**EXERCISE DIRECTIONS:** There is a line containing "August 2019" in the records below. Repeat it and every line after it, exactly, through the final line, but no pictures.

**RECORDS SUPPLIED:**
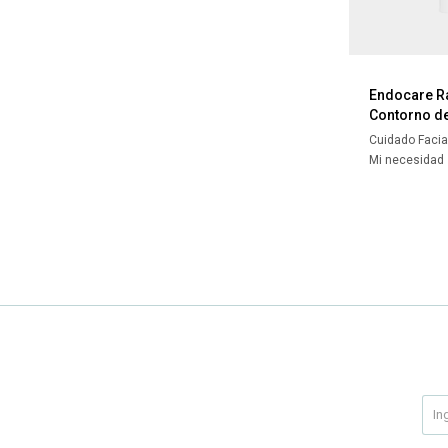
Endocare R
Contorno de
Cuidado Facia
Mi necesidad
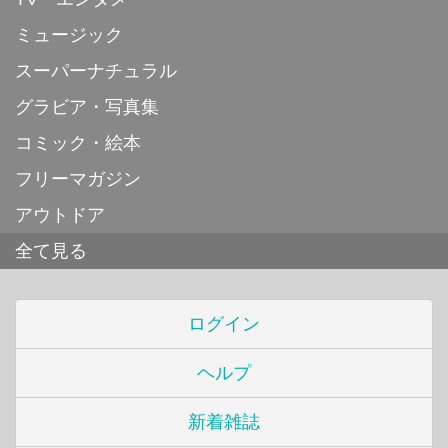
ミュージック
スーパーナチュラル
グラビア・写真集
コミック・絵本
フリーマガジン
アウトドア
全て見る
ログイン
ヘルプ
新着雑誌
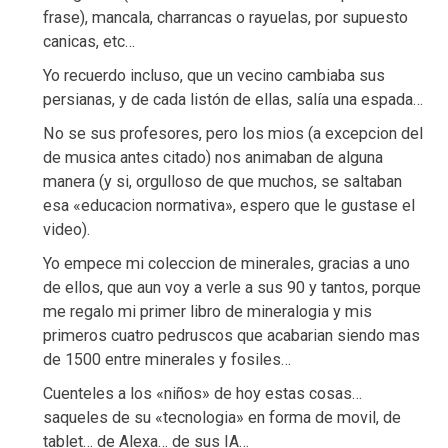
frase), mancala, charrancas o rayuelas, por supuesto
canicas, etc…
Yo recuerdo incluso, que un vecino cambiaba sus
persianas, y de cada listón de ellas, salía una espada…
No se sus profesores, pero los mios (a excepcion del
de musica antes citado) nos animaban de alguna
manera (y si, orgulloso de que muchos, se saltaban
esa «educacion normativa», espero que le gustase el
video).
Yo empece mi coleccion de minerales, gracias a uno
de ellos, que aun voy a verle a sus 90 y tantos, porque
me regalo mi primer libro de mineralogia y mis
primeros cuatro pedruscos que acabarian siendo mas
de 1500 entre minerales y fosiles…
Cuenteles a los «niños» de hoy estas cosas…
saqueles de su «tecnologia» en forma de movil, de
tablet… de Alexa… de sus IA…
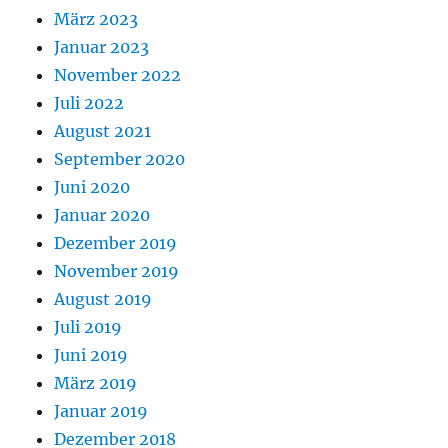
März 2023
Januar 2023
November 2022
Juli 2022
August 2021
September 2020
Juni 2020
Januar 2020
Dezember 2019
November 2019
August 2019
Juli 2019
Juni 2019
März 2019
Januar 2019
Dezember 2018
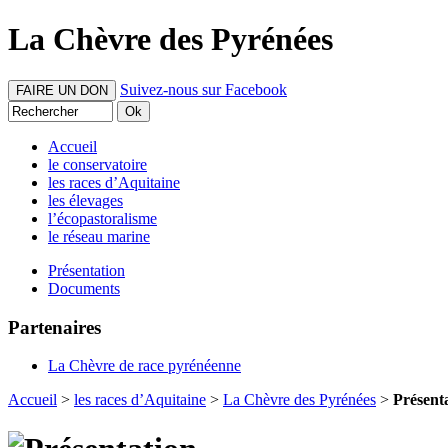
La Chèvre des Pyrénées
Suivez-nous sur Facebook
FAIRE UN DON
Accueil
le conservatoire
les races d’Aquitaine
les élevages
l’écopastoralisme
le réseau marine
Présentation
Documents
Partenaires
La Chèvre de race pyrénéenne
Accueil
>
les races d’Aquitaine
>
La Chèvre des Pyrénées
>
Présent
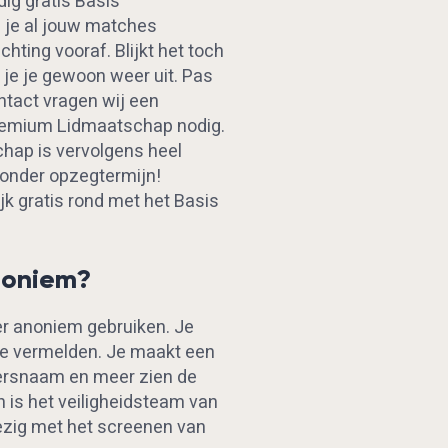
dig gratis Basis
 je al jouw matches
chting vooraf. Blijkt het toch
f je je gewoon weer uit. Pas
ntact vragen wij een
Premium Lidmaatschap nodig.
hap is vervolgens heel
Zonder opzegtermijn!
jk gratis rond met het Basis
noniem?
er anoniem gebruiken. Je
te vermelden. Je maakt een
kersnaam en meer zien de
n is het veiligheidsteam van
ezig met het screenen van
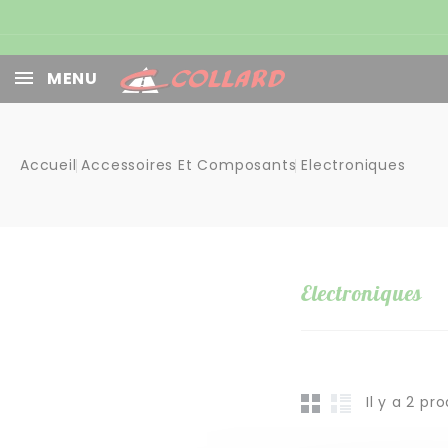
Panneau de gestion des cookies
MENU
Accueil
Accessoires Et Composants
Electroniques
Electroniques
Il y a 2 pro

**RESULT:**
August 2019
Juli 2019
Juni 2019
März 2019
Januar 2019
Dezember 2018
La Chèvre des Pyrénées
Suivez-nous sur Facebook
FAIRE UN DON
Accueil
le conservatoire
les races d’Aquitaine
les élevages
l’écopastoralisme
le réseau marine
Présentation
Documents
Partenaires
La Chèvre de race pyrénéenne
Accueil
>
les races d’Aquitaine
>
La Chèvre des Pyrénées
>
Présent
dig gratis Basis
 je al jouw matches
chting vooraf. Blijkt het toch
f je je gewoon weer uit. Pas
ntact vragen wij een
Premium Lidmaatschap nodig.
hap is vervolgens heel
Zonder opzegtermijn!
jk gratis rond met het Basis
noniem?
er anoniem gebruiken. Je
te vermelden. Je maakt een
kersnaam en meer zien de
n is het veiligheidsteam van
ezig met het screenen van
Panneau de gestion des cookies
MENU
Accueil
Accessoires Et Composants
Electroniques
Electroniques
Il y a 2 pro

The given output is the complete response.